2016 West Bengal Legislative Assembly election: Chanditala
| Party |  | Candidate | Votes | % | ±% |
|---|---|---|---|---|---|
|  | AITC | Swati Khandoker | 91,874 | 48.28 | −4.18 |
|  | CPI(M) | Azim Ali Mohammad Sheikh | 77,698 | 40.83 | −1.35 |
|  | BJP | Sudipta Chattopadhyay | 12,843 | 6.75 | +3.46 |
|  | NOTA | None of the Above | 3,305 | 1.74 | New entry |
|  | SS | Raghuwansh Dwivedy | 1,970 | 1.04 | New entry |
|  | IUC | Moidul Islam Laskar | 1,426 | 0.75 | New entry |
|  | SUCI(C) | Dinabandhu Dutta | 1,184 | 0.62 | New entry |
| Majority |  |  | 14,176 | 7.45 | −2.83 |
| Turnout |  |  | 1,90,300 | 79.17 | −2.35 |
|  | AITC hold |  | Swing |  |  |

=== 2011 ===

2011 West Bengal Legislative Assembly election: Chanditala
| Party |  | Candidate | Votes | % | ±% |
|---|---|---|---|---|---|
|  | AITC | Swati Khandoker | 86,394 | 52.46 |  |
|  | CPI(M) | Azim Ali Mohammad Sheikh | 69,474 | 42.18 |  |
|  | BJP | Sudipta Chattopadhyay | 5,413 | 3.29 |  |
|  | PDCI | Swagata Ghosh | 3,419 | 2.08 |  |
| Majority |  |  | 16,920 | 10.28 |  |
| Turnout |  |  | 1,64,700 | 81.52 |  |
|  | AITC gain from CPI(M) |  | Swing |  |  |

=== 1977-2006 ===
In the 2006 and 2001 state assembly elections Bhaktaram Pan of CPI(M) won the Chanditala assembly seat defeating Swati Khandoker of Trinamool Congress in 2006 and Amit Mitra of Trinamool Congress in 2001. Contests in most years were multi cornered but only winners and runners are being mentioned.
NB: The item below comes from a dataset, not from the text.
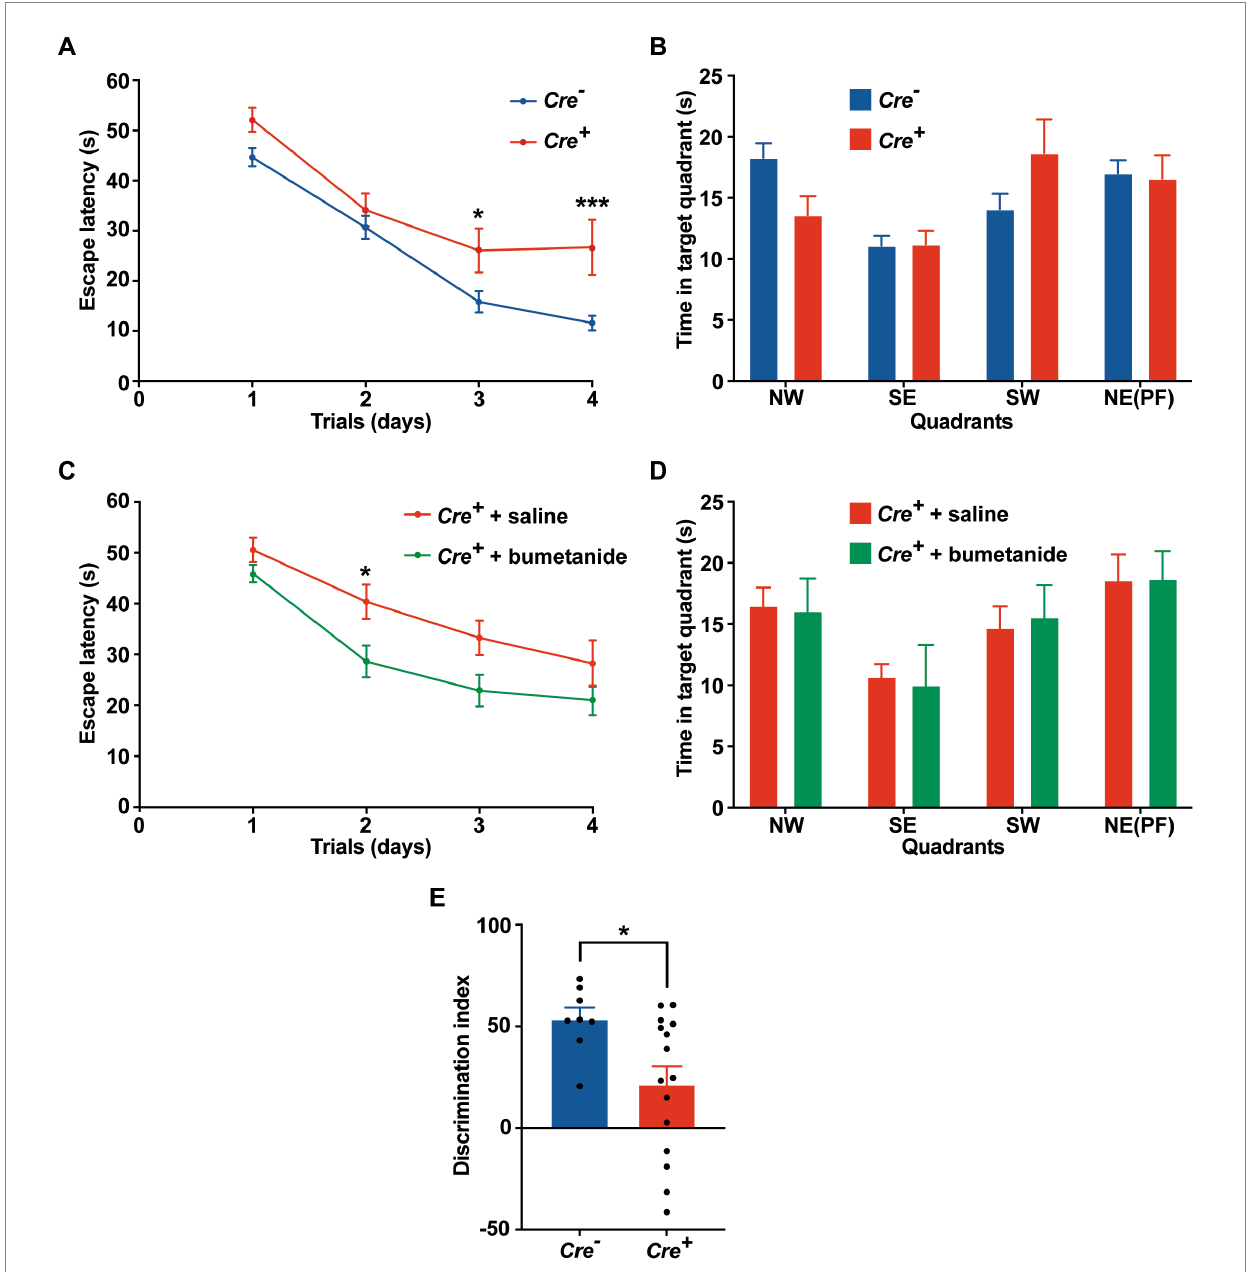
FIGURE 2 Behavioral evaluation of memory in Cre + and Cre-male mice at 3 months of age. (A-D) Morris water maze. (A) Escape latency in the MWM compared between Cre + ( n = 18) and Cre − ( n = 34) mice. (B) Probe test: time spent in each quadrant (PF: platform). (C) Improvement of escape latency in the MWM after injection of Cre + mice with saline ( n = 17) or bumetanide ( n = 22). (D) Probe test: time spent in each quadrant (PF: platform). Values are means ± SEM; * p -value ≤ 0.05; *** p -value ≤ 0.001; two-way ANOVA with Sidak’s post-hoc test). (E) Novel object recognition. Discrimination index in the NOR task ( n = 8 for Cre − , n = 16 for Cre + mice; unpaired t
Akbar Ali Khandakar of Congress defeated Malin Ghosh of CPI(M) in 1996. Malin Ghosh of CPI(M) defeated Akbar Ali Khandakar of Congress in 1991, Ali Hossain Jamadar of Congress in 1987, Nisith Kamal of Congress in 1982 and Seikh Abdur Rahim of Congress in 1977.

=== 1962-1972 ===
Safiulla of Congress won in 1972. Kaji Safiulla of CPI(M) won in 1971. Mohammad Abdul Latif, Independent, won in 1969 and 1967. Kanai Lall Dey of Congress won in 1962.